The proposed development has the attention of neighboring La

Crescenta, where business leaders are concerned.

"We're mostly concerned with our local businesses and the effects

it would have on a lot of our chamber members," Crescenta Valley

Chamber of Commerce President Rick Dinger said.

He was not at the protest Wednesday but understood the picketers'

concerns.

"A Home Depot coming into our neighborhood would definitely harm a

lot of our small businesses," Dinger said.

With the backing of the Crescenta Valley Chamber of Commerce,

Dinger wrote a letter in June to Los Angeles City Councilwoman Wendy

Gruel, who represents Sunland and Tujunga, voicing the chamber's

opposition to a Home Depot at the Kmart location.

"Our worst nightmare scenario is at 7 to 9 in the morning, when

our kids are going to school, we've got 300 contractors coming into

the area to pick up their supplies for the day," said Joe Barrett, a

resident of Sunland and founder of the No Home Depot Campaign for the

Sunland-Tujunga area. "I have nothing personally with Home Depot, but

I just know it's the wrong business particularly for that location."

Attempts to reach Home Depot representatives were unsuccessful.

About 30 picketers lined the sidewalk in front of the old Kmart

building at 7 a.m.

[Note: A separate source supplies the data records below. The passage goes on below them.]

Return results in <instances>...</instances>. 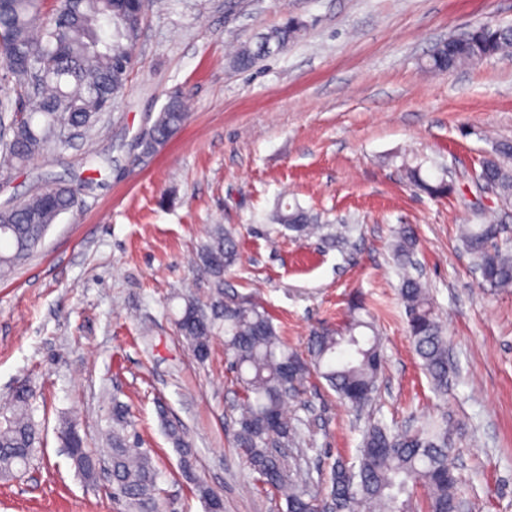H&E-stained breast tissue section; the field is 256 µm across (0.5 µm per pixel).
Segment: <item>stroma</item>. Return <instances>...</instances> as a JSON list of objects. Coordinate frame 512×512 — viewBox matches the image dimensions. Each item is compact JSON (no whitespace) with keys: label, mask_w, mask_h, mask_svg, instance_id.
<instances>
[{"label":"stroma","mask_w":512,"mask_h":512,"mask_svg":"<svg viewBox=\"0 0 512 512\" xmlns=\"http://www.w3.org/2000/svg\"><path fill=\"white\" fill-rule=\"evenodd\" d=\"M299 19L300 36L249 71L230 54ZM493 21L512 24V0H163L146 14L128 87L99 130L0 171V204L51 181L86 182L77 208L0 278V405L19 382L35 393L41 454L18 479H0V512H123L106 479L86 483L57 438L78 415L91 446L104 441L113 400L127 403L159 473L170 512H204L185 483L166 424L179 426L224 512H286L233 443L243 394L223 337L195 359L176 320L215 282L194 263L212 225L241 228V262L227 291L258 297L283 341L305 352L318 325L342 324L360 298L381 337L373 402L356 412L310 375L288 408L310 437L303 467L323 492L336 459L353 462L368 423L393 429L447 419L465 512H512V290L483 283L458 227L478 208L512 205L479 188L496 142L512 140V58L445 74L423 63L433 47ZM190 105L158 154L139 136L171 92ZM452 184L434 199L405 167ZM318 212L350 244L275 232L281 202ZM412 225L417 272L433 297L457 367L437 395L406 333L392 256ZM166 417H159L158 407Z\"/></svg>","instance_id":"obj_1"}]
</instances>
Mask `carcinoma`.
Segmentation results:
<instances>
[{"label": "carcinoma", "mask_w": 512, "mask_h": 512, "mask_svg": "<svg viewBox=\"0 0 512 512\" xmlns=\"http://www.w3.org/2000/svg\"><path fill=\"white\" fill-rule=\"evenodd\" d=\"M147 7L142 0H54L51 16L42 0H0V61L14 78L16 88H31L21 110L10 113L9 101L0 102V168H17L48 149L64 144L61 131H91L100 115L124 93L132 66V49L139 40L138 25ZM303 25L291 18L260 37L256 46L237 49L231 64L249 70L273 47L284 50ZM512 53V25L482 24L447 42L438 43L424 67L446 73L487 58ZM188 119L182 93L175 91L161 108L151 129L154 137L140 141L146 154L160 151ZM406 175L424 193L440 198L451 191L445 179L432 184L420 169ZM477 181L493 189L505 203L512 202V141L496 144L484 160ZM78 187L52 183L37 194L0 209V276L28 256L50 226L74 209ZM276 221L298 236L322 228L318 215L299 204L280 206ZM500 225L488 217L481 224H466L459 240L472 258L484 283L512 288V248L498 242ZM417 237L412 227L399 228L393 253L399 269L414 264ZM240 261L234 233L221 225L197 254L198 270L216 282ZM400 296L405 307L408 337L432 387L448 394L453 366L428 290L408 274L402 276ZM350 305V319L340 328L312 330L307 353L289 348L272 319L258 302L226 292L207 306L185 303L178 329L194 357L203 362L212 340L224 333V347L232 356L236 380L243 394L236 419L235 445L252 472L283 494L287 512H414L413 497L424 493L426 512H454L460 504L458 478L448 445V421L415 431L390 432L370 423L363 433L356 462H337L324 494L306 489L300 468L288 464L289 450L303 451L306 436L299 419L285 411L310 374L317 372L353 410L374 400L383 367L380 339L372 322ZM33 395L17 386L0 408V478L24 472L41 446V434L32 415ZM105 448L92 449L78 429V419L60 420L58 440L67 449L75 472L87 482L99 477L97 462L105 455L112 464V499L128 512H158L161 508L158 472L150 449L141 447L128 407L112 400ZM167 436L180 454L181 475L196 497L209 509L218 497L200 476L196 456L180 429L171 425Z\"/></svg>", "instance_id": "carcinoma-1"}]
</instances>
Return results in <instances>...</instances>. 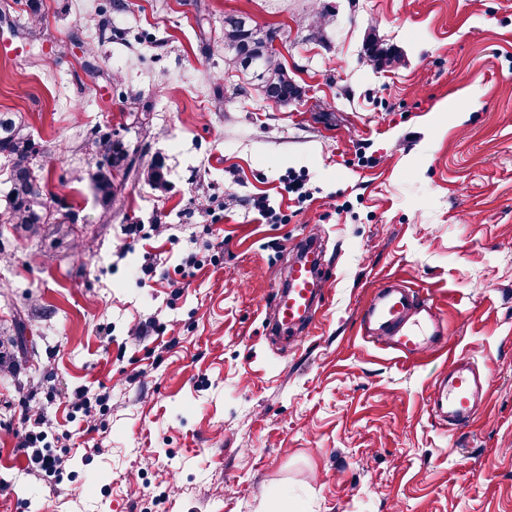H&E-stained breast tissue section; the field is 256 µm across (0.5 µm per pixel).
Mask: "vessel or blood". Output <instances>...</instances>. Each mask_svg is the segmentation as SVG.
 I'll return each mask as SVG.
<instances>
[{"label": "vessel or blood", "instance_id": "obj_1", "mask_svg": "<svg viewBox=\"0 0 512 512\" xmlns=\"http://www.w3.org/2000/svg\"><path fill=\"white\" fill-rule=\"evenodd\" d=\"M324 274L312 245L289 266L288 282L276 295L275 309L280 324L290 333L314 323ZM361 324L369 338L387 337L400 360L413 361L428 353L447 356V366L433 380L431 413L451 432L476 421L487 393V373L469 356L449 353L448 325L430 295L400 279H388L362 308Z\"/></svg>", "mask_w": 512, "mask_h": 512}]
</instances>
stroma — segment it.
<instances>
[{
	"mask_svg": "<svg viewBox=\"0 0 512 512\" xmlns=\"http://www.w3.org/2000/svg\"><path fill=\"white\" fill-rule=\"evenodd\" d=\"M121 2L43 0L35 23L0 0V112L47 147V189L81 217L36 237L0 223L16 364L0 374V512H512V0ZM229 14L280 30L300 100L228 69ZM371 36L403 66L370 65ZM105 126L166 178L125 179L108 215L70 179ZM300 173L304 202L287 190ZM261 199L289 222L263 220ZM157 222L162 236L127 233ZM308 238L328 285L293 345L274 297ZM390 276L430 290L450 349L488 368L473 426L429 413L443 358L403 363L363 337ZM82 389L102 396L93 431ZM31 405L60 477L19 447Z\"/></svg>",
	"mask_w": 512,
	"mask_h": 512,
	"instance_id": "stroma-1",
	"label": "stroma"
}]
</instances>
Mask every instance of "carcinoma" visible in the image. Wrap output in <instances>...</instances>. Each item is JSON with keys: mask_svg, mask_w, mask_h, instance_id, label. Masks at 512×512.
Returning <instances> with one entry per match:
<instances>
[{"mask_svg": "<svg viewBox=\"0 0 512 512\" xmlns=\"http://www.w3.org/2000/svg\"><path fill=\"white\" fill-rule=\"evenodd\" d=\"M278 32L275 29L258 27L249 30L242 24V16L231 14L224 17V48H237L244 41L252 44V54L263 62L261 84L275 85L291 98L298 96V89L292 84L288 70L276 60V54L268 49ZM365 55L375 67H398L404 64L403 55L385 44L372 40L366 45ZM83 149L95 164L90 179L95 197L106 212L112 209L118 186L115 173L133 175L149 185L165 186L162 164L154 162L144 167L129 152L121 140L112 139V132L97 129L83 144ZM43 153L41 145L26 131L11 112H0V157L11 164L9 171V191L6 207L0 213V221L14 224L26 232L36 235L43 224H73L75 213L51 208L45 200L43 178L33 170V162Z\"/></svg>", "mask_w": 512, "mask_h": 512, "instance_id": "carcinoma-1", "label": "carcinoma"}]
</instances>
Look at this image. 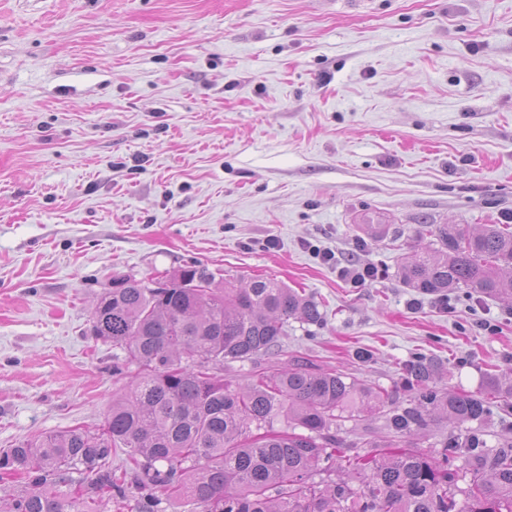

Wednesday, at the 8000 block of Foothill

Boulevard, event organizers said, but that number had dwindled to

about six by the early afternoon.

The dwindling numbers did not sway the picketers, however, who

elicited honks from passersby every few minutes with their anti-Home

Depot signs and chants.

"We're sympathetic to the cause," said Elliott Keegan.

Keegan was driving with his father Martin, a Tujunga resident, on

Foothill Boulevard Wednesday afternoon when he saw the picketers and

decided to stop.

"We just wanted to see what the campaign is all about," he said.

The two were soon holding up signs themselves, joining the cause

against what picketers feel is a wrong retailer for the area.